After a few miles, we had a brief respite as the trail veered off the road and became an actual trail, with trees, shade, and everything, to go around a reservoir. After a half mile, though, it rejoined the Wretched Road of Wretchedness.
Up to the Knob
The trail continued to be a Wretched Road, devoid of shade, baking in the sun, all the way up to Signal Knob. We trudged, got sunburned, muttered about hiking being an activity done on trails, and were generally angsty and dissatisfied. My feet hurt. A lot.
The knob itself at mile 9.1 was pleasant — a brief side trail from the road goes to an overlook where you float above the valley, and there are rocks to sprawl on, trees to sit beneath, and a cold wind to ameliorate the slings and arrows of the shade-less climb.
Down the Road
We floated down the Wretched Road with comparative ease, a cool wind keeping the sun from being hot. The mile down the knob to pick up the Tuscarora for our alternate route back passed with renewed enthusiasm.
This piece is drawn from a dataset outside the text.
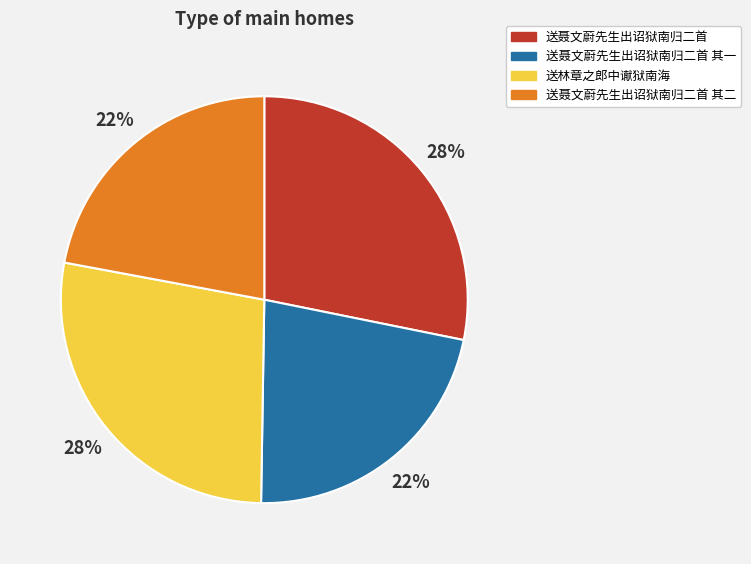

Is it true that 送聂文蔚先生出诏狱南归二首 其二 is 22% of the pie?

True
Tuscarora Trail Along the Ridge
Rejoining the Tuscarora at mile 10.2 meant climbing back up to the ridge, which we attacked happily, glad to be under trees again. We were less excited to find that the Tuscarora had aspirations of being the Maryland AT, running directly along the very crest of the ridge over jagged slabs of rock jutting out of the ground on edge. We pined for the meetup with the Massanutten with its higher dirt to rock ratio.
Rats to the Barn
At mile 13.6, the Massnutten and the Tuscarora collide. The Tuscarora peels off down the western side of the ridge, and the Massanutten continues along the ridge. We rejoiced a bit, but my feet hurt so much that I was just trudging like a zombie. Every step was pain, but with 5 miles to go, there was nothing to do but shut the brain down and keep walking.
We made it back to the car just as the sun set, then navigated back through the valley using the trail map since evening brought with it a cessation of GPS satellite coverage.
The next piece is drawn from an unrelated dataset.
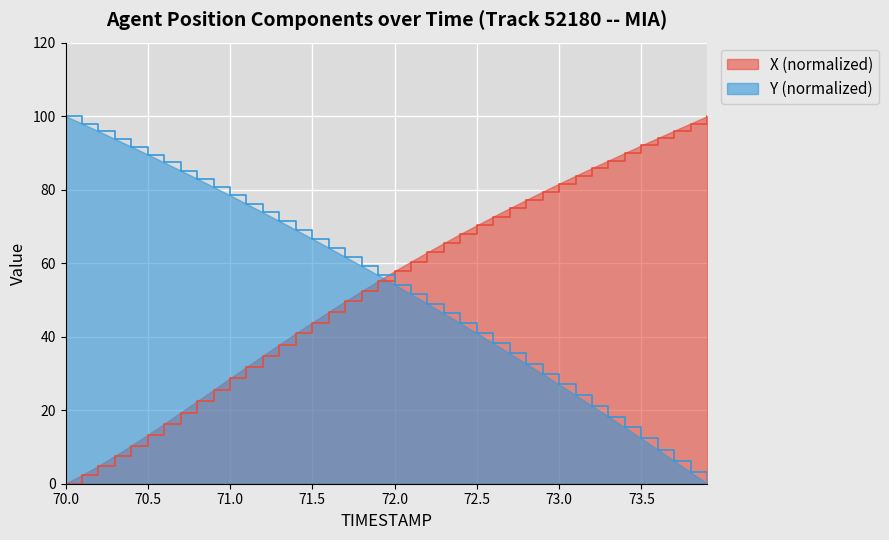

What is the label of the 5th point from the left?

70.4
- Camelbak Aventura hydration pack
- Black Diamond Cork Ergo Trekking Poles
- Keen Gypsum hiking shoes with SOLE custom-molded insoles and Profoot gel toe beds
- Injinji hiking toesocks
- iPhone with MotionX GPS app and Bad Elf GPS Pro receiver
- Turkey, muenster, cucumber, tomato and romaine sandwich on Rudi’s spelt bread
- Trail Crack™ (my patent-pending trail mix blend)
- peanut butter pretzel pillows
- homemade granola bars (dried blueberries, dried cherries, dried cranberries, roasted pecans, roasted sunflower seeds, toasted coconut)
- 2 liters water (had some left at the end)
- 40 to 60°F – I started off in a sleeveless wicking layer, a long-sleeved wicking layer and a fleece jacket with light-weight sweat pants. The two outer shirts went into my pack in short order, and by the time we were toiling up Signal Knob, I very much wanted a pair of shorts and had rolled my pant legs up.